As for the European Union, although the bloc has signaled it is willing to accept a 10 percent universal tariff?on many of its exports, it is seeking exemptions for pharmaceuticals, alcohol, semiconductors, and commercial aircraft as part of a trade deal. But Trump has threatened 50 percent tariffs on the bloc's imports in response.

Almost all major trading partners of the US are resolutely defending their core interests in their respective trade talks with the country. Consequently, they face new trade threats from the US. Trump said earlier last week negotiations with Japan had soured, saying he would force Japan to accept higher tariffs of "30 percent, 35 percent, or whatever the number is that we determine". "They're very tough. You have to understand, they're very spoiled," Trump said. This is a predictable scenario, as no economy can afford to sacrifice its legitimate rights and interests to meet the irrational, unrealistic demands of the US.

Although some export restrictions between China and the US have been partly lifted in recent days in a move to act on the outcomes of their talks in Geneva and London, there remains a long way to go for the world's two largest economies to straighten out their economic and trade relations that have borne the main brunt of their strained ties over the past few years.

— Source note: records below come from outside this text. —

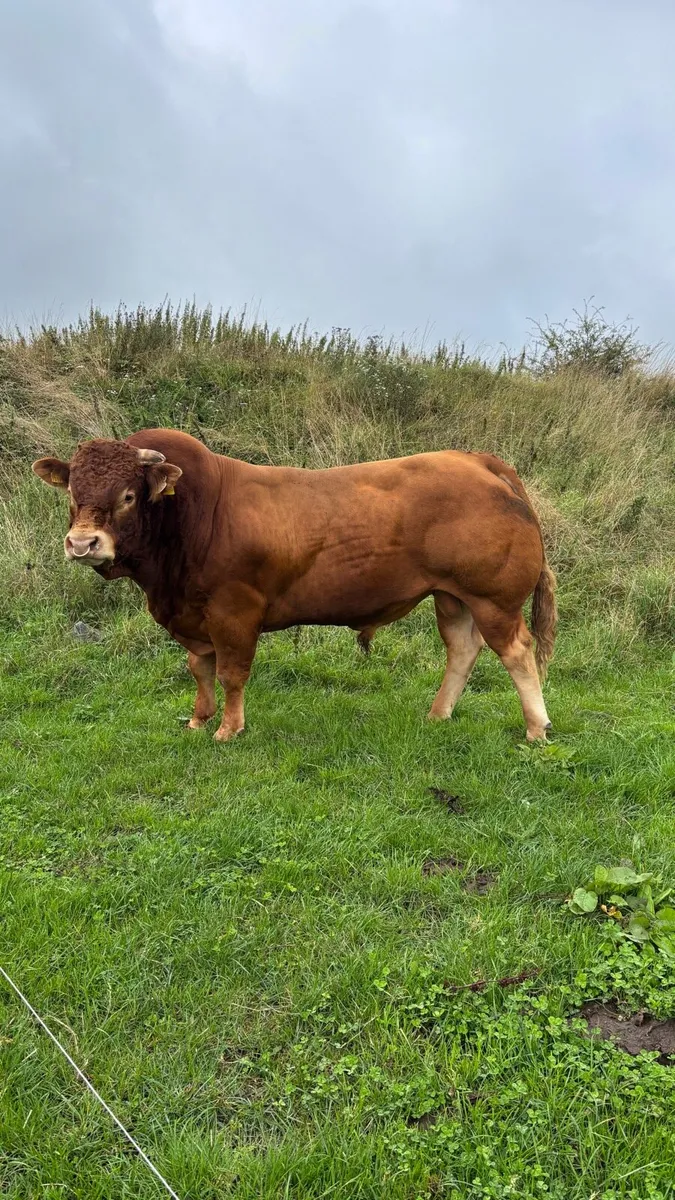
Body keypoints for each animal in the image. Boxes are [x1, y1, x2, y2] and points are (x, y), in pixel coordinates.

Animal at [33, 429, 557, 743]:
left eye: (127, 496)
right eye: (72, 492)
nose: (82, 543)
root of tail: (478, 461)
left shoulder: (233, 612)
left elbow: (231, 673)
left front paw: (228, 729)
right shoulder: (193, 615)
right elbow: (199, 669)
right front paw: (199, 718)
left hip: (493, 599)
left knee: (517, 652)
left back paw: (536, 728)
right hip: (452, 596)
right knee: (462, 649)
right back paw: (438, 714)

Making the situation even more challenging is the fact that alongside their respective tariff talks with the US, some of the economies — such as the EU and China, the EU and India, as well as Japan, China and the Republic of Korea — are also engaged in trade talks with each other, and those talks are intricately subject to, in various degrees, the economies' respective talks with the US, due to some parties' self calculations.

This situation has strengthened the trend of fragmentation in world trade. For example, although Foreign Minister Wang Yi's visit to Europe was expected to ease the trade tensions between China and the EU, some in the EU are still intent on building the bloc's trade barriers higher.

On Friday, the French industry and energy minister called on the EU to strengthen its defense against Chinese imports citing so-called "overcapacity" and capital flows that were originally heading to the US now directly heading toward the EU.

On Saturday, the French economics and finance minister also urged the EU to change the rules and strengthen trade barriers to allow for a wider use of measures against Chinese imports to counter what he called potential "damage" to the European industrial economy. That is why Wang called on China and France to act as forces for stability, openness, inclusiveness and unity in Paris on Friday.

That the Chinese authorities decided on Saturday to take relevant measures on some medical devices imported from the EU in government procurement activities clearly shows that if the EU ignores China's goodwill and sincerity and insists on taking restrictive measures and building new protectionist barriers, it leaves China with no choice but to take reciprocal restrictive measures.

The EU should realize that China is committed to stabilizing its economic and trade ties with it. In the latest move to show its goodwill in that regard, the Ministry of Commerce said 34 brandy companies from the EU will not be subject to antidumping duties, as long as they meet the compliance conditions.

As Wang said, China-EU relations should be characterized as a partnership, with cooperation being the defining feature, strategic autonomy the key value, win-win outcomes the prospect for development. That should be the defining feature of trade relations between all major economies committed to upholding a rules-based world trade order with the WTO at its core. Weaponizing trade leaves no party unscathed.